[Saved entries]
▼

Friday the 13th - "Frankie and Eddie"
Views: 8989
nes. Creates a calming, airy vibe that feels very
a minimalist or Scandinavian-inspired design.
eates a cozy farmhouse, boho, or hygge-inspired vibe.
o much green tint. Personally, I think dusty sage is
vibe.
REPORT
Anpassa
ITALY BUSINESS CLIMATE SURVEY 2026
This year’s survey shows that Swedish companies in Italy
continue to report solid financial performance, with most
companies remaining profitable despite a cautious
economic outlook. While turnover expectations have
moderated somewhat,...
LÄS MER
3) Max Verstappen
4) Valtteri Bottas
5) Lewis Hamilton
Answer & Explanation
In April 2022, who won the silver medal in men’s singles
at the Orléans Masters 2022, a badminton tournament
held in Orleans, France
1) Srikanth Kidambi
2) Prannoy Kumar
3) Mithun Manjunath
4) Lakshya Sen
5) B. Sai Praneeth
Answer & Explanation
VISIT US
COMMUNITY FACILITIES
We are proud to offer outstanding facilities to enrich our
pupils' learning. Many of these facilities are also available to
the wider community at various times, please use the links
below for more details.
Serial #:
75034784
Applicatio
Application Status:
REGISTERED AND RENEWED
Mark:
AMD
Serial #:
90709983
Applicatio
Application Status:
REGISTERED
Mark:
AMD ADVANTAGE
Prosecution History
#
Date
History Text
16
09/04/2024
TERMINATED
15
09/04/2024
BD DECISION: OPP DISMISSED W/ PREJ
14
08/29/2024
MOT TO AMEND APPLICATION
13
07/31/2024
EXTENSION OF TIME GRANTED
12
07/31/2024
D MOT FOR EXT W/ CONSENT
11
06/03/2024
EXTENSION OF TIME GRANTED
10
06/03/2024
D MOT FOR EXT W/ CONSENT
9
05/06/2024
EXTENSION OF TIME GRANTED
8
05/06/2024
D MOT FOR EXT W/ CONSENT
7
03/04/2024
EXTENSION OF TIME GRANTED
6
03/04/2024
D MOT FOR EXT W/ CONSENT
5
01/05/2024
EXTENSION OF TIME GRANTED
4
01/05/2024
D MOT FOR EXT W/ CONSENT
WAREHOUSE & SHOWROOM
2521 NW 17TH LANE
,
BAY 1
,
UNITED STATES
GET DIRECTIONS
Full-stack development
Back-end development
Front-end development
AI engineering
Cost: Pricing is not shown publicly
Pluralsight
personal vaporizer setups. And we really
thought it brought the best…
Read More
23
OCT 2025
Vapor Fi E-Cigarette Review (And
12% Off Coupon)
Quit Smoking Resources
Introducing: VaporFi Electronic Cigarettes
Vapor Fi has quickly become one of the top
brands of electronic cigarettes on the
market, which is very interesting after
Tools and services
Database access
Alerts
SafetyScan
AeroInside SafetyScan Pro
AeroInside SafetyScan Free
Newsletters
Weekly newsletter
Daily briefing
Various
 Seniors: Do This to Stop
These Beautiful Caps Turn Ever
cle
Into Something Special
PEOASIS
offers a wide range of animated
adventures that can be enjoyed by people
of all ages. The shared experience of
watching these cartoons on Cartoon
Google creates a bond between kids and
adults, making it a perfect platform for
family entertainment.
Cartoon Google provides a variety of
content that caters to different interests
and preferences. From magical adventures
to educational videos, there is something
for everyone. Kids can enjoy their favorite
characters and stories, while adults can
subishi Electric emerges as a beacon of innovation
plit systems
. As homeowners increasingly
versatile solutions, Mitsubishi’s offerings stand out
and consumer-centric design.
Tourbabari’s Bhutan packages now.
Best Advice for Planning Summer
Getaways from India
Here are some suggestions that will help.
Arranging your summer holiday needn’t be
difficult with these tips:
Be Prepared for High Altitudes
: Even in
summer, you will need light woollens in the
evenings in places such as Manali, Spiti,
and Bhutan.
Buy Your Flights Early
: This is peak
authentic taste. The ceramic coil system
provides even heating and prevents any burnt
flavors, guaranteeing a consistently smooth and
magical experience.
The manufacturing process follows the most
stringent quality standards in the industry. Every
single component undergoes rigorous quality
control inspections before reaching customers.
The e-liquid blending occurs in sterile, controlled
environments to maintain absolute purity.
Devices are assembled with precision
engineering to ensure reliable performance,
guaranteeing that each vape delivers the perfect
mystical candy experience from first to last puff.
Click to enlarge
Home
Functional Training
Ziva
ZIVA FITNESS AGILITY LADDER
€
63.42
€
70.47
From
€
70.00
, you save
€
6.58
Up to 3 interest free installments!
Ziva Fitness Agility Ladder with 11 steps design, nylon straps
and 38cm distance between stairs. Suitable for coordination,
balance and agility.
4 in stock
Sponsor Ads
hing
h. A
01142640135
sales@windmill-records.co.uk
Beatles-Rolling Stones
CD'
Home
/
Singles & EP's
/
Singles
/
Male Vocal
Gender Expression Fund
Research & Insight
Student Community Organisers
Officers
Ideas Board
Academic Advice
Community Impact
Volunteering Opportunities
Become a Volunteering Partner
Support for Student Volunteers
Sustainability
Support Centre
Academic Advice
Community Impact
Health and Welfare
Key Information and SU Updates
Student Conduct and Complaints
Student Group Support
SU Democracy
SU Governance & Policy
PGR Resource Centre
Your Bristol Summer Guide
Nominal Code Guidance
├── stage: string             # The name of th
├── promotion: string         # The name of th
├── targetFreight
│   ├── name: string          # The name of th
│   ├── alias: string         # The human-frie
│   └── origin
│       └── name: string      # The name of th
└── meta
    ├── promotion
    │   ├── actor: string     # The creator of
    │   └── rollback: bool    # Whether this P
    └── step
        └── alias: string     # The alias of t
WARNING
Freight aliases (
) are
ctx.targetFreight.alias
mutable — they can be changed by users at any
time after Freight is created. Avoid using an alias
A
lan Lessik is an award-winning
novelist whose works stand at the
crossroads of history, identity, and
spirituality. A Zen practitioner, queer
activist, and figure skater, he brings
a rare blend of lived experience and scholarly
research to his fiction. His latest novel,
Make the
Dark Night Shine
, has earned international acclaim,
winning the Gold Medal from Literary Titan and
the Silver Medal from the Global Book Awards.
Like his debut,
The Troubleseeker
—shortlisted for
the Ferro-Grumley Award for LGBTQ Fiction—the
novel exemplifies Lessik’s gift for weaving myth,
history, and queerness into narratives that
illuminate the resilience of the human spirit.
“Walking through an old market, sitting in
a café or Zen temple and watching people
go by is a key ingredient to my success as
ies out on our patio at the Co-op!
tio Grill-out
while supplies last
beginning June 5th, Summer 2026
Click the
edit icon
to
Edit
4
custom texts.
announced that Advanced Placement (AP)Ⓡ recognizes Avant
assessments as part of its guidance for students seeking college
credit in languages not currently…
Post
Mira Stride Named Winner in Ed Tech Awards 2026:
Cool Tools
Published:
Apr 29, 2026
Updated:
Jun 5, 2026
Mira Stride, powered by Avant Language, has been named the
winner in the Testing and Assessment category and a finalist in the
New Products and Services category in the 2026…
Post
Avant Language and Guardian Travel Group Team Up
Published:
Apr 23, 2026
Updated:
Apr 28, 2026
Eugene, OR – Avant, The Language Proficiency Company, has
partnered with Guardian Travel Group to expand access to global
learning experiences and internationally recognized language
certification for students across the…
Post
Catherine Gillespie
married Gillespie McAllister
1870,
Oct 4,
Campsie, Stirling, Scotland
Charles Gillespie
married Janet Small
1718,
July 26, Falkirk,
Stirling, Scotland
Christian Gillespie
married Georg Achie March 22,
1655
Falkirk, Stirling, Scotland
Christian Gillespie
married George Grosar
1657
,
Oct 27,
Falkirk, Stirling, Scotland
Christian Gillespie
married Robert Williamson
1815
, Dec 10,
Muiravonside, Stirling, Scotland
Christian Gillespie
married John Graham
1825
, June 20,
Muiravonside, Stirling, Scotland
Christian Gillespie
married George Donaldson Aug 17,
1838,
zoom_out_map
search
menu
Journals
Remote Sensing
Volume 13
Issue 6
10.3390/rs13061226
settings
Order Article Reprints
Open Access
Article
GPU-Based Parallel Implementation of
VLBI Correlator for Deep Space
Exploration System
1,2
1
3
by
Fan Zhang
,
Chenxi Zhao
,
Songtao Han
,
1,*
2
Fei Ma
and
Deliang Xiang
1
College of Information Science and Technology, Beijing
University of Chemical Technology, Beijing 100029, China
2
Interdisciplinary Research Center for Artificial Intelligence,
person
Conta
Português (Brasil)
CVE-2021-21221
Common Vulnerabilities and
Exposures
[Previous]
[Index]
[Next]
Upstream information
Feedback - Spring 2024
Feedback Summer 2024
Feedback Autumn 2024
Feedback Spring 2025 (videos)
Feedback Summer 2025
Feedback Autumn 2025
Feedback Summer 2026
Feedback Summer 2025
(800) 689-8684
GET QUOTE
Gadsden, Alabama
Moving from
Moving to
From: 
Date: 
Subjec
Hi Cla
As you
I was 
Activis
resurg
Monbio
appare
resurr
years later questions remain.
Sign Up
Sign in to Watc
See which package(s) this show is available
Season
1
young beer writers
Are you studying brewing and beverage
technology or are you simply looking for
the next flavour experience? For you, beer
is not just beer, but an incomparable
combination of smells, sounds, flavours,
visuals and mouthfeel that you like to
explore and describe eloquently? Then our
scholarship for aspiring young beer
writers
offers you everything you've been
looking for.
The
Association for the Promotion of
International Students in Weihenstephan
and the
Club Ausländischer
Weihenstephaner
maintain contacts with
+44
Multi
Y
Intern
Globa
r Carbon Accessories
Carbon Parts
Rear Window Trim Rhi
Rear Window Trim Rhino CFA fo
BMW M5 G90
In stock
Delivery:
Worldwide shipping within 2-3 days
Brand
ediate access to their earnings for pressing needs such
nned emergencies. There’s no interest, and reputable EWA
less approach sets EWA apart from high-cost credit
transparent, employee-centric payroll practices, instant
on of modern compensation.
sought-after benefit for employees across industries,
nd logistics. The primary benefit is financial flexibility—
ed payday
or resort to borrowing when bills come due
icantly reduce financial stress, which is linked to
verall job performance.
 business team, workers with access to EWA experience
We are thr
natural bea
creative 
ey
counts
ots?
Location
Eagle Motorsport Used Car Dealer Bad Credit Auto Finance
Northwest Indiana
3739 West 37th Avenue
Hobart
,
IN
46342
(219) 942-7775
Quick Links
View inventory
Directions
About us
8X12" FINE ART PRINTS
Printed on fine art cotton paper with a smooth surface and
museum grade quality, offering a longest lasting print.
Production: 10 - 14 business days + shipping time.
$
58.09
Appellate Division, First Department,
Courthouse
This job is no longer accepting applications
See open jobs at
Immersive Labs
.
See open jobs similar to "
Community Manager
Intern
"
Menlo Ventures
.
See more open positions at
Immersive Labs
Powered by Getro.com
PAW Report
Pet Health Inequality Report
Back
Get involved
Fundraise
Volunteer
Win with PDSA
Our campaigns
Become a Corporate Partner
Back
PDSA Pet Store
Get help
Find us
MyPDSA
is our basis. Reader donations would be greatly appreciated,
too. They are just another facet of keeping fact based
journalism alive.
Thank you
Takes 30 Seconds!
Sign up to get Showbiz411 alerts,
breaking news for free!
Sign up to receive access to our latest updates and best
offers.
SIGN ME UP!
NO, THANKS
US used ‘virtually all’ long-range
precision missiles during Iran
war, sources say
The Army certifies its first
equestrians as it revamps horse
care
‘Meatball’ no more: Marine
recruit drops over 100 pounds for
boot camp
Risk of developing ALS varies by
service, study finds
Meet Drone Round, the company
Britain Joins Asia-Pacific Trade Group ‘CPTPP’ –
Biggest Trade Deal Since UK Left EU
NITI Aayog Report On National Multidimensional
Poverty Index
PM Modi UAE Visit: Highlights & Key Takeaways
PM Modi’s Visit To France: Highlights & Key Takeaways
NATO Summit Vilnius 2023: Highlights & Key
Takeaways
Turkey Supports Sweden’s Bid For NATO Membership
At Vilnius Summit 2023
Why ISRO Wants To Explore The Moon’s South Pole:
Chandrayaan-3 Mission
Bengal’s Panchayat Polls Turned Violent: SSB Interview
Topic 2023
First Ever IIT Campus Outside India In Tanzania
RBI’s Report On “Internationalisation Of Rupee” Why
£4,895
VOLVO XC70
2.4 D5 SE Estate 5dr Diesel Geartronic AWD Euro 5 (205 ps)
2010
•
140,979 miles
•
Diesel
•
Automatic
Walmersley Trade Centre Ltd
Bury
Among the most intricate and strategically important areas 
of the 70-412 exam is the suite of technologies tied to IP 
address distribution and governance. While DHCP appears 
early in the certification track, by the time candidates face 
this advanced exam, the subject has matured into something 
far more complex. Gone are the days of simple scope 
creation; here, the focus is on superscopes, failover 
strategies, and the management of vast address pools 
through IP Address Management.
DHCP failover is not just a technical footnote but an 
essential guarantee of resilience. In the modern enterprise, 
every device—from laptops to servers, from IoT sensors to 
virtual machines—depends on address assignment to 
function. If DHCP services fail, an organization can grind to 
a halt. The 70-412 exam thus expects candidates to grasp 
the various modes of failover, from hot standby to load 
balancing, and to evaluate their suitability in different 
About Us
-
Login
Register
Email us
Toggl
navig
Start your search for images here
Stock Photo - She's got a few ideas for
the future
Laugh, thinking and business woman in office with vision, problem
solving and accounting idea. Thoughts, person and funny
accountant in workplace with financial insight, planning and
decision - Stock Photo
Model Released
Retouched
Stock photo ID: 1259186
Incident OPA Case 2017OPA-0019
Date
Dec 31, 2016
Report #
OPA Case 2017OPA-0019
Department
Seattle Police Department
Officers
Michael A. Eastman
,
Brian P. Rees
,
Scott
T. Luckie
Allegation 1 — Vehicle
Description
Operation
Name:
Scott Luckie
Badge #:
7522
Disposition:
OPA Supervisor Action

▲

PROBLEM REQUIREMENTS
If a line in the records above holds the string "design", copy it.

ANSWER SPACE
a minimalist or Scandinavian-inspired design.
and consumer-centric design.
Ziva Fitness Agility Ladder with 11 steps design, nylon straps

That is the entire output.